• [Task to complete] Scan the data below for the string "book". Copy every line where it appears.
*** Opening Data shown ***
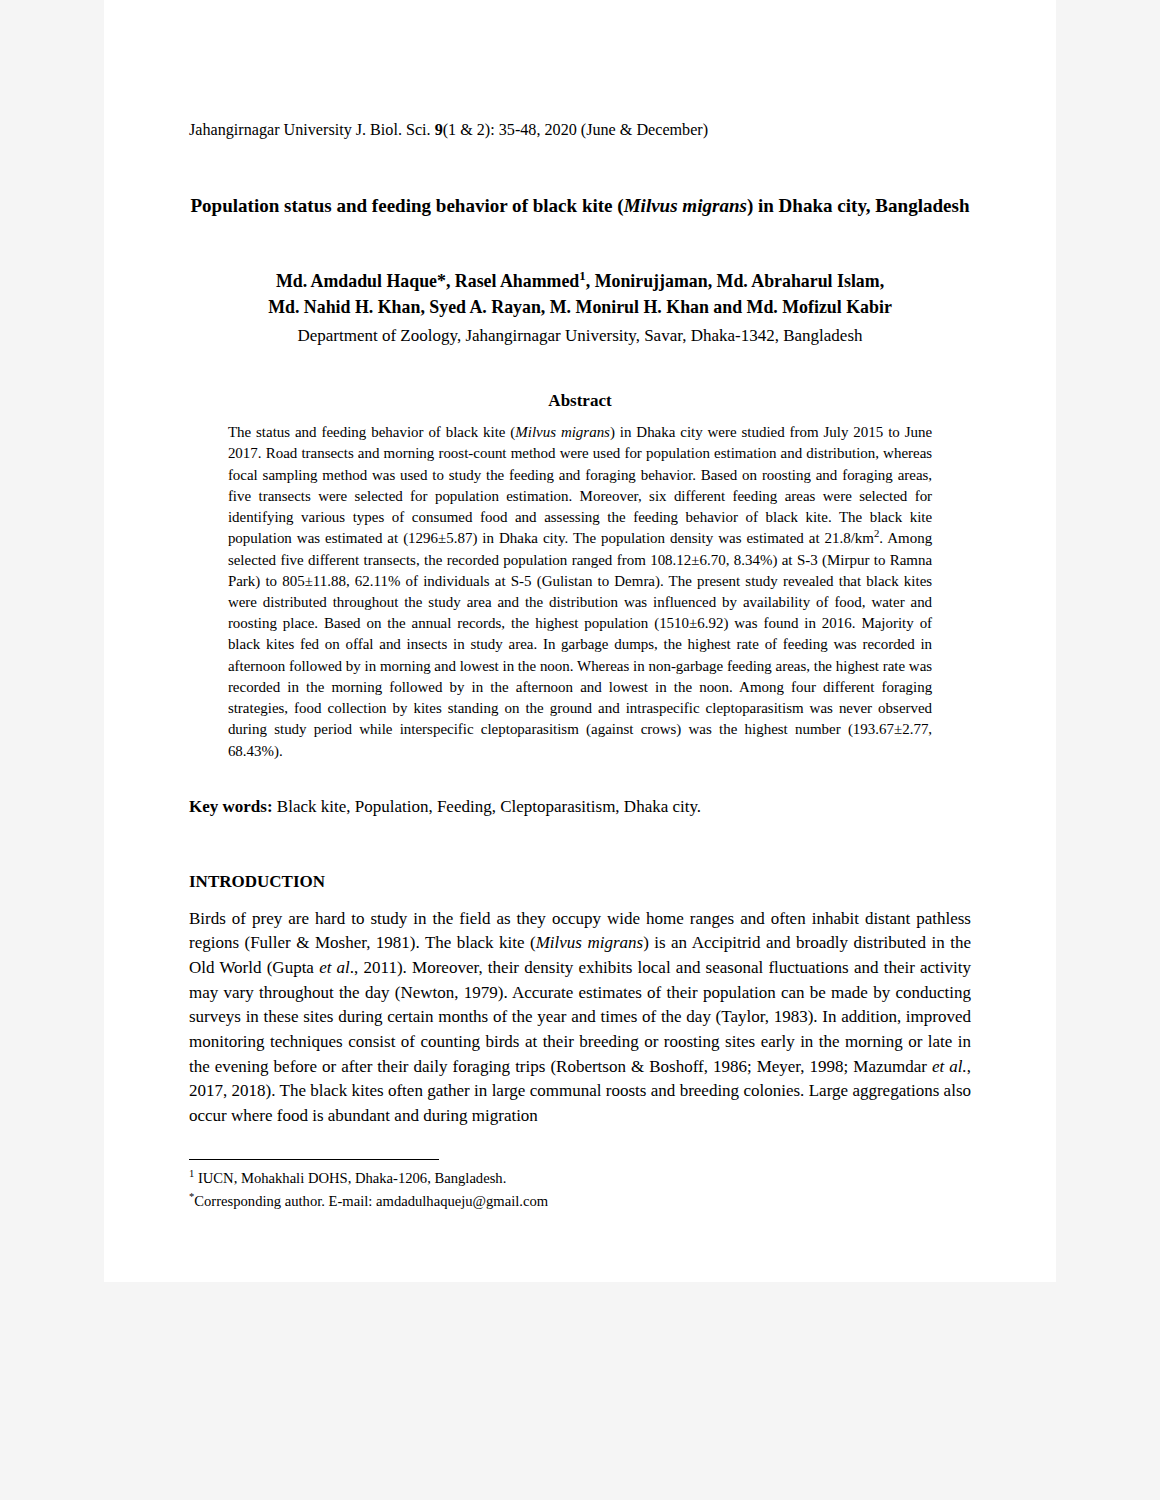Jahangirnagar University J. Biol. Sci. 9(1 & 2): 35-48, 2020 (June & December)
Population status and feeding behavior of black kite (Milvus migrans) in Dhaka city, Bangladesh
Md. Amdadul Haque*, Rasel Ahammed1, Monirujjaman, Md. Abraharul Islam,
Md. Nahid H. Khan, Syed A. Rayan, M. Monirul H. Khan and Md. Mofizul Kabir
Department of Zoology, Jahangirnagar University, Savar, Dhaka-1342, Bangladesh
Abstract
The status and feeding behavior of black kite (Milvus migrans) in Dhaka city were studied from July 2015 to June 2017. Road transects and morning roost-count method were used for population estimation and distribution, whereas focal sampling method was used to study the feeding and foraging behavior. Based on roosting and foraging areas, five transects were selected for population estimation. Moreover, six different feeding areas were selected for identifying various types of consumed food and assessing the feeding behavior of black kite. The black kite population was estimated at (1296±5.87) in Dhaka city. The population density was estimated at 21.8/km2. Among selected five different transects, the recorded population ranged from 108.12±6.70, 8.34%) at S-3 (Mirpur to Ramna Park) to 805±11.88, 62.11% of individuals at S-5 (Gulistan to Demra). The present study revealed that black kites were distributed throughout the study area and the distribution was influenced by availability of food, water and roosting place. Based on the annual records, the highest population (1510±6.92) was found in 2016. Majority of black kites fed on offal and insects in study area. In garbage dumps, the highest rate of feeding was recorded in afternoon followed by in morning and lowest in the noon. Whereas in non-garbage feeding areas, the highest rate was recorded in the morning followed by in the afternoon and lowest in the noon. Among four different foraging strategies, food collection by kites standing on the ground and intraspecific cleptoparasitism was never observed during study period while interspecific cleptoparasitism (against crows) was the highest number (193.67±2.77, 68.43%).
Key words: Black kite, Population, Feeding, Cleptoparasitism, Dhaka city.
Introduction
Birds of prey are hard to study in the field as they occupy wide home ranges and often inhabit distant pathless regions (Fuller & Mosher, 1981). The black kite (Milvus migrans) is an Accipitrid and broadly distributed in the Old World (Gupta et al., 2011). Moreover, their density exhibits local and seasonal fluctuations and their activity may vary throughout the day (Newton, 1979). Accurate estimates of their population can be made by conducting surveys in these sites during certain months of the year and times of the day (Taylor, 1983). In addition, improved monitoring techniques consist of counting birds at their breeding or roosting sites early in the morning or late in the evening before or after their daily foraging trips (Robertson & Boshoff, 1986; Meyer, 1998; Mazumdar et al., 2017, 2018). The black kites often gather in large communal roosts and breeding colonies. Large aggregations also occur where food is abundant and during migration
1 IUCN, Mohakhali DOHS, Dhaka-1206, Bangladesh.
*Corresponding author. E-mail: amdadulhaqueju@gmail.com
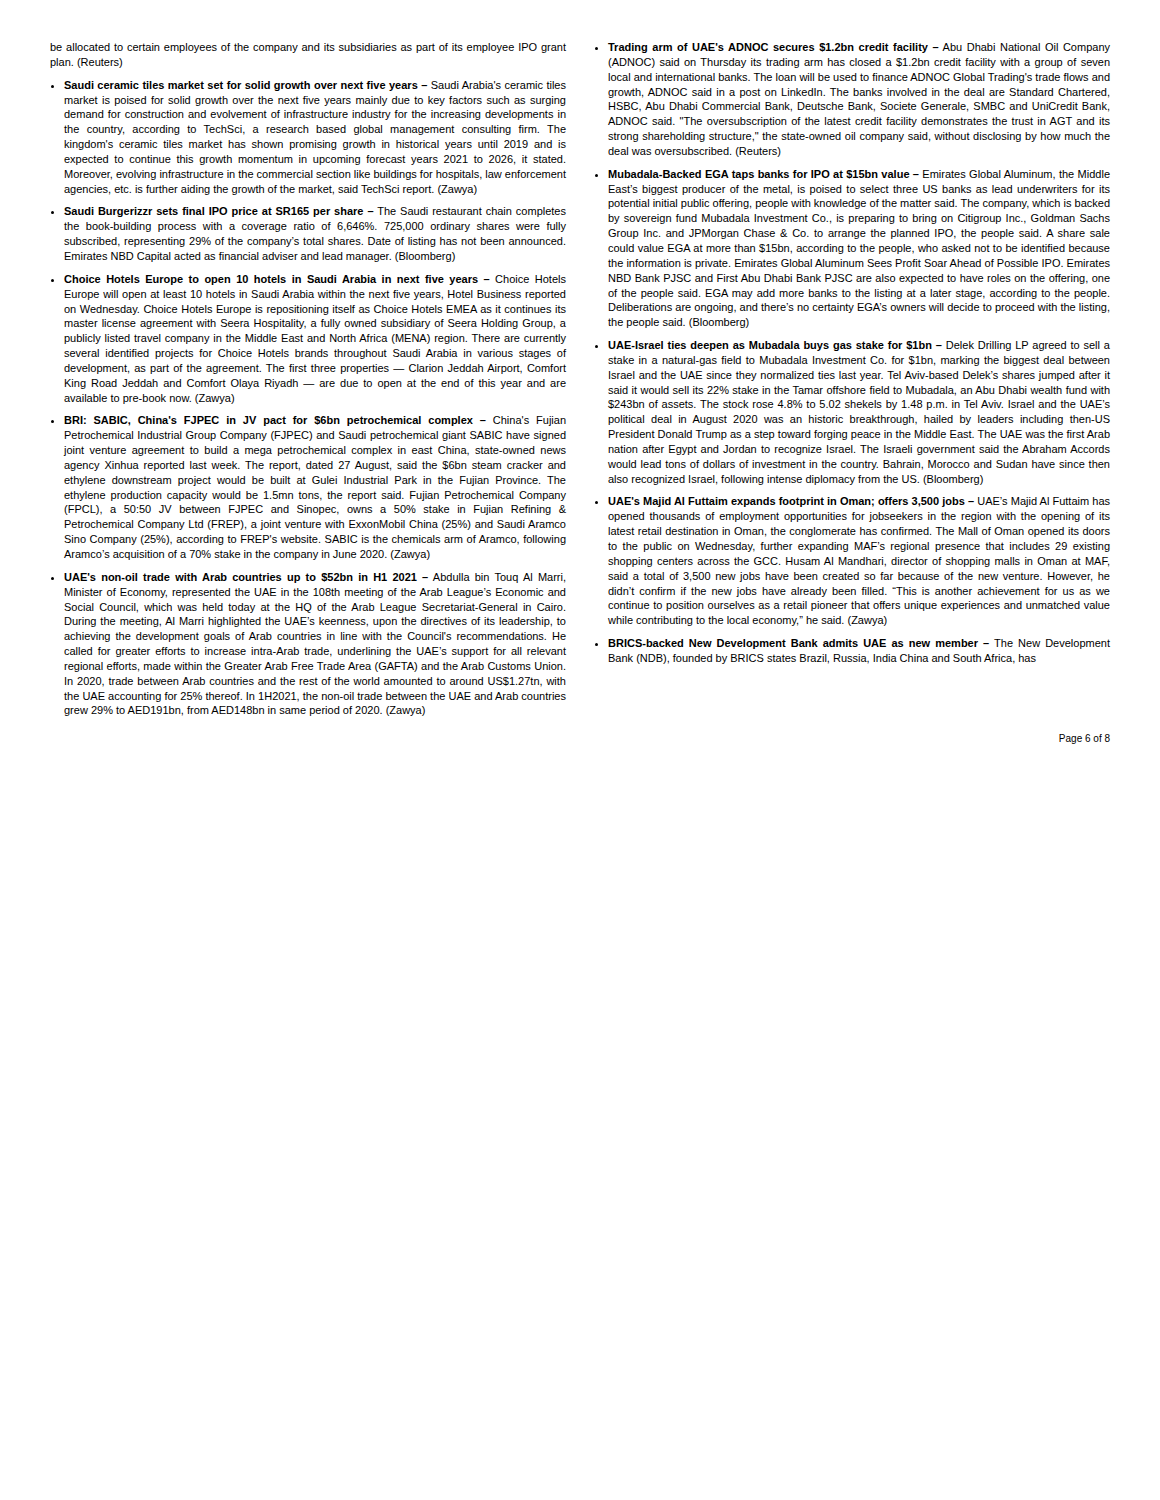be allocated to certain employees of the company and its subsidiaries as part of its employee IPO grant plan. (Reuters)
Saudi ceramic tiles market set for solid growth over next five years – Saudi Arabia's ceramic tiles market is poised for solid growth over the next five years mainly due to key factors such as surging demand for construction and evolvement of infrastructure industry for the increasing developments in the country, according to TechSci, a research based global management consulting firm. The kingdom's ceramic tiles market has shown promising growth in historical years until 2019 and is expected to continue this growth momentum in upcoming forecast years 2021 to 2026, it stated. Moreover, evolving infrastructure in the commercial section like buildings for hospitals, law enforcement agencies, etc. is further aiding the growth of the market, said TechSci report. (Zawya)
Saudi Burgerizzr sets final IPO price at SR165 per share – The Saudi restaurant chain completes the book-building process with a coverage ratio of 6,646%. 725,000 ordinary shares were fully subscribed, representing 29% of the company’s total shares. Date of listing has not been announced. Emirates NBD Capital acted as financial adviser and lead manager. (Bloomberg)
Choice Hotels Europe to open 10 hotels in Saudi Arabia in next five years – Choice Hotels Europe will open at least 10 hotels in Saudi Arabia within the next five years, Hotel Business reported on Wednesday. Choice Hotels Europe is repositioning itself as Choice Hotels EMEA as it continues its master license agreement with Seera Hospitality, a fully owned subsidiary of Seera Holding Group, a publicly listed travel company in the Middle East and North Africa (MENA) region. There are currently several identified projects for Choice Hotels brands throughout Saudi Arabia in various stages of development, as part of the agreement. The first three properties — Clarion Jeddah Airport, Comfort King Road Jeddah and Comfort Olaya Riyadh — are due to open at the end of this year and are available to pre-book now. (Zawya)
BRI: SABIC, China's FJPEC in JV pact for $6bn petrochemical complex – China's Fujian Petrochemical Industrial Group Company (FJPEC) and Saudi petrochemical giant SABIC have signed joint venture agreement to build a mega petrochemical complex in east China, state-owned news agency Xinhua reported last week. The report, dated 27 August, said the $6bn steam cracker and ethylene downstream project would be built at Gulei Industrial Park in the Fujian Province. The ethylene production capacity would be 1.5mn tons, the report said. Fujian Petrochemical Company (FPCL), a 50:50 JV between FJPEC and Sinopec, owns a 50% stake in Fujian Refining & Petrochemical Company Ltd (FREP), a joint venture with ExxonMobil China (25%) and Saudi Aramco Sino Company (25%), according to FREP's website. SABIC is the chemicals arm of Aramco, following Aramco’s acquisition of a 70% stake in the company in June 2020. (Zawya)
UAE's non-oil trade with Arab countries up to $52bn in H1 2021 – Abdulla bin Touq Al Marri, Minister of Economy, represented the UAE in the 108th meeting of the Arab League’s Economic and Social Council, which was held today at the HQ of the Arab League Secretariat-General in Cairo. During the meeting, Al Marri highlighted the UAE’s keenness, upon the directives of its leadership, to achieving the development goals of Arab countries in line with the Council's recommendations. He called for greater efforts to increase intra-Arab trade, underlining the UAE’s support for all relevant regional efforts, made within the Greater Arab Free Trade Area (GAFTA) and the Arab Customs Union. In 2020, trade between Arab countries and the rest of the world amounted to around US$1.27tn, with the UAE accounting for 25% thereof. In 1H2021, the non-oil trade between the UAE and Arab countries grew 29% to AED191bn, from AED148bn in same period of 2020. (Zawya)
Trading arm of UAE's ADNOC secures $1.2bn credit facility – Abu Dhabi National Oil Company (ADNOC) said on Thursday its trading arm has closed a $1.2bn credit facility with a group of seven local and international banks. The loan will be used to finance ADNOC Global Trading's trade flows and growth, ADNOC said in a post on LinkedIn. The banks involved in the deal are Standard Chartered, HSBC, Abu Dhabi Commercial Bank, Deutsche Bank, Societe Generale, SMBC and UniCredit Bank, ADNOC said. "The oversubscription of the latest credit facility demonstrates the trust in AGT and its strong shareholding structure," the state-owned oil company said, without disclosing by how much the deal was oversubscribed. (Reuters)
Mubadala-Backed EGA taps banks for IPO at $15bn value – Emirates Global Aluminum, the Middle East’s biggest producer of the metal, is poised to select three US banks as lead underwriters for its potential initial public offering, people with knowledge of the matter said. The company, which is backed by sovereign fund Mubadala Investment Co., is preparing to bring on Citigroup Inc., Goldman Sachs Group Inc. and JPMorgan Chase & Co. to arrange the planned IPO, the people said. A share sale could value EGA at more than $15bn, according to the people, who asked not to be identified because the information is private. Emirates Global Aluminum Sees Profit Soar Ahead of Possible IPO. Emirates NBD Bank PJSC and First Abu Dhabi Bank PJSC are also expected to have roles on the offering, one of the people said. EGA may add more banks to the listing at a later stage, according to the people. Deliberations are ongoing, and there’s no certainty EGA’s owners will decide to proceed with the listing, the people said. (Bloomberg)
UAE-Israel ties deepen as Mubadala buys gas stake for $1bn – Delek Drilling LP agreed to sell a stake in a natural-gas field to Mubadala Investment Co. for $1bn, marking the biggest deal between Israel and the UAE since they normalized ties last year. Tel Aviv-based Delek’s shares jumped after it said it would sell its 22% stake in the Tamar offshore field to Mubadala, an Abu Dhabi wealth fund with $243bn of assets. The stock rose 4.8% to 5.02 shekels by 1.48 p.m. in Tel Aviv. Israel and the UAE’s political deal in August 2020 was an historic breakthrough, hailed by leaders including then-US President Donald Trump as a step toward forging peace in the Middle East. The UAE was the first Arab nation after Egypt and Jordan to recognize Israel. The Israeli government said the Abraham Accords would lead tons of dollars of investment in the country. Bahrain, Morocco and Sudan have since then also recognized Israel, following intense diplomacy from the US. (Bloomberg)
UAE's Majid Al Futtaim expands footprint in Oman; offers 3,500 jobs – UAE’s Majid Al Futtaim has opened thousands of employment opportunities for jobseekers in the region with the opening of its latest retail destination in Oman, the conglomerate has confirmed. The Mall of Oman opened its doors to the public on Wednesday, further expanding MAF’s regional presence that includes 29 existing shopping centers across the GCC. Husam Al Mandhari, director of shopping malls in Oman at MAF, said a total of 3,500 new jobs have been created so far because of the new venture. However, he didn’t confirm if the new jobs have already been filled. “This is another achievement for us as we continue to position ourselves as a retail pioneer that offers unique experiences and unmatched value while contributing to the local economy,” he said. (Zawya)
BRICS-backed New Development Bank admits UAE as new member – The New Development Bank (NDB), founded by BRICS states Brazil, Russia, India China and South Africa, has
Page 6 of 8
*** Closing Data shown ***
• [Output below]
Saudi Burgerizzr sets final IPO price at SR165 per share – The Saudi restaurant chain completes the book-building process with a coverage ratio of 6,646%. 725,000 ordinary shares were fully subscribed, representing 29% of the company’s total shares. Date of listing has not been announced. Emirates NBD Capital acted as financial adviser and lead manager. (Bloomberg)
Choice Hotels Europe to open 10 hotels in Saudi Arabia in next five years – Choice Hotels Europe will open at least 10 hotels in Saudi Arabia within the next five years, Hotel Business reported on Wednesday. Choice Hotels Europe is repositioning itself as Choice Hotels EMEA as it continues its master license agreement with Seera Hospitality, a fully owned subsidiary of Seera Holding Group, a publicly listed travel company in the Middle East and North Africa (MENA) region. There are currently several identified projects for Choice Hotels brands throughout Saudi Arabia in various stages of development, as part of the agreement. The first three properties — Clarion Jeddah Airport, Comfort King Road Jeddah and Comfort Olaya Riyadh — are due to open at the end of this year and are available to pre-book now. (Zawya)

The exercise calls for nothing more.